# What the exercise asks
Return the data in full, exactly as it was written.

Data under study Block Start

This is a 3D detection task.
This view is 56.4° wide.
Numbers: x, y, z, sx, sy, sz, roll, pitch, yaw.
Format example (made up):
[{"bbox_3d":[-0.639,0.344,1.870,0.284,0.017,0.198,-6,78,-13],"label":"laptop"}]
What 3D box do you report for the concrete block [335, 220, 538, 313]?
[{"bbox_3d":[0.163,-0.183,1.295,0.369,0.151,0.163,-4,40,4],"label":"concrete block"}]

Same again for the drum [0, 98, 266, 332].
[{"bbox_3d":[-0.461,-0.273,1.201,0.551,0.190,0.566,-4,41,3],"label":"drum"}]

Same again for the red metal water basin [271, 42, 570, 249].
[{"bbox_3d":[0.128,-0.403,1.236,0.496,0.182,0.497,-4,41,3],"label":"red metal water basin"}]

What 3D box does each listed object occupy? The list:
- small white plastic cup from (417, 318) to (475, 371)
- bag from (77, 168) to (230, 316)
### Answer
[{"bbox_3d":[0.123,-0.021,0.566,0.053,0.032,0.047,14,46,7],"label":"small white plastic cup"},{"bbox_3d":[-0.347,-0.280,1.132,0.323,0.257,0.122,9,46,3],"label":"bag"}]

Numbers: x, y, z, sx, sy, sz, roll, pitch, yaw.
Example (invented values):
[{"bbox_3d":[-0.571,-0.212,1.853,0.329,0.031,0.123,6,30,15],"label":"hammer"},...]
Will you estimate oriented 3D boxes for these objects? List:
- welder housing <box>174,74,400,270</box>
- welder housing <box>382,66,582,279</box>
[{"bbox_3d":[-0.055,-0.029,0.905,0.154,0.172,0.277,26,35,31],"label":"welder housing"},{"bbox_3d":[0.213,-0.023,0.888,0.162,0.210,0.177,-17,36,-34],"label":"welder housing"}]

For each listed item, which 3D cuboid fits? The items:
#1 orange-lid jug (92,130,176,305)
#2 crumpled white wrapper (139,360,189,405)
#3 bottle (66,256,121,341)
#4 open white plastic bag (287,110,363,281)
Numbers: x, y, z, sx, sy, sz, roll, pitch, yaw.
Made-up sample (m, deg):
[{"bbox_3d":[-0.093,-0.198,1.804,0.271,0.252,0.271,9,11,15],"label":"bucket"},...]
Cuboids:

Data under study Block End

# Answer section
This is a 3D detection task.
This view is 56.4° wide.
Numbers: x, y, z, sx, sy, sz, roll, pitch, yaw.
Format example (made up):
[{"bbox_3d":[-0.639,0.344,1.870,0.284,0.017,0.198,-6,78,-13],"label":"laptop"}]
What 3D box do you report for the concrete block [335, 220, 538, 313]?
[{"bbox_3d":[0.163,-0.183,1.295,0.369,0.151,0.163,-4,40,4],"label":"concrete block"}]

Same again for the drum [0, 98, 266, 332].
[{"bbox_3d":[-0.461,-0.273,1.201,0.551,0.190,0.566,-4,41,3],"label":"drum"}]

Same again for the red metal water basin [271, 42, 570, 249].
[{"bbox_3d":[0.128,-0.403,1.236,0.496,0.182,0.497,-4,41,3],"label":"red metal water basin"}]

What 3D box does each listed object occupy? The list:
- small white plastic cup from (417, 318) to (475, 371)
- bag from (77, 168) to (230, 316)
### Answer
[{"bbox_3d":[0.123,-0.021,0.566,0.053,0.032,0.047,14,46,7],"label":"small white plastic cup"},{"bbox_3d":[-0.347,-0.280,1.132,0.323,0.257,0.122,9,46,3],"label":"bag"}]

Numbers: x, y, z, sx, sy, sz, roll, pitch, yaw.
Example (invented values):
[{"bbox_3d":[-0.571,-0.212,1.853,0.329,0.031,0.123,6,30,15],"label":"hammer"},...]
Will you estimate oriented 3D boxes for these objects? List:
- welder housing <box>174,74,400,270</box>
- welder housing <box>382,66,582,279</box>
[{"bbox_3d":[-0.055,-0.029,0.905,0.154,0.172,0.277,26,35,31],"label":"welder housing"},{"bbox_3d":[0.213,-0.023,0.888,0.162,0.210,0.177,-17,36,-34],"label":"welder housing"}]

For each listed item, which 3D cuboid fits? The items:
#1 orange-lid jug (92,130,176,305)
#2 crumpled white wrapper (139,360,189,405)
#3 bottle (66,256,121,341)
#4 open white plastic bag (287,110,363,281)
Numbers: x, y, z, sx, sy, sz, roll, pitch, yaw.
Made-up sample (m, deg):
[{"bbox_3d":[-0.093,-0.198,1.804,0.271,0.252,0.271,9,11,15],"label":"bucket"},...]
Cuboids:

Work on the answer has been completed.